◆ TASK INSTRUCTIONS
Across the records below, count every line that contains the string "доска", then report the count alone.

◆ PROVIDED MATERIAL
+-------+

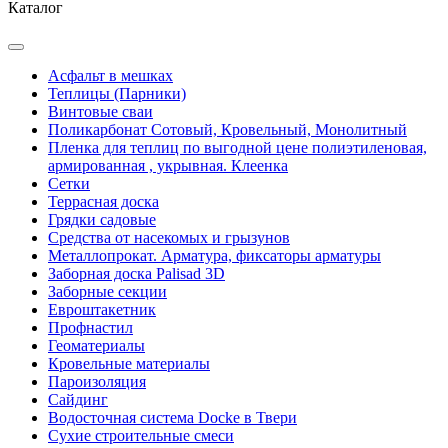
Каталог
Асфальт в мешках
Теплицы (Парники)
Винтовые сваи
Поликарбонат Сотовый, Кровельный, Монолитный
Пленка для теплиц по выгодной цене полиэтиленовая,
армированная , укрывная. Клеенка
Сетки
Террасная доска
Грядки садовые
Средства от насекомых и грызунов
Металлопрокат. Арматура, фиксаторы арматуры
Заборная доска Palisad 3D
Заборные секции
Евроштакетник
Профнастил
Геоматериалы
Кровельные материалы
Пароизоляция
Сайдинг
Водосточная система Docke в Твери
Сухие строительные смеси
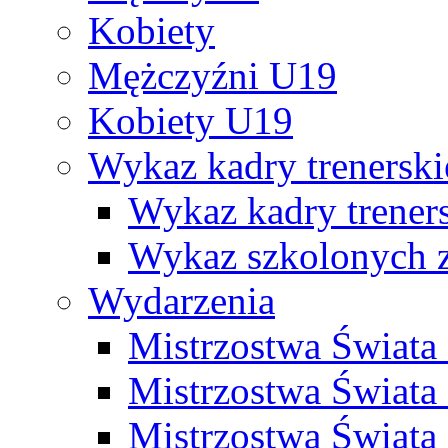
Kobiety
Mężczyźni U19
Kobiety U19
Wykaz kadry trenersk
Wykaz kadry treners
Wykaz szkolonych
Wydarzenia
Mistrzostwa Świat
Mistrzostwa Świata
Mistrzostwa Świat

+-------+

◆ YOUR RESPONSE
2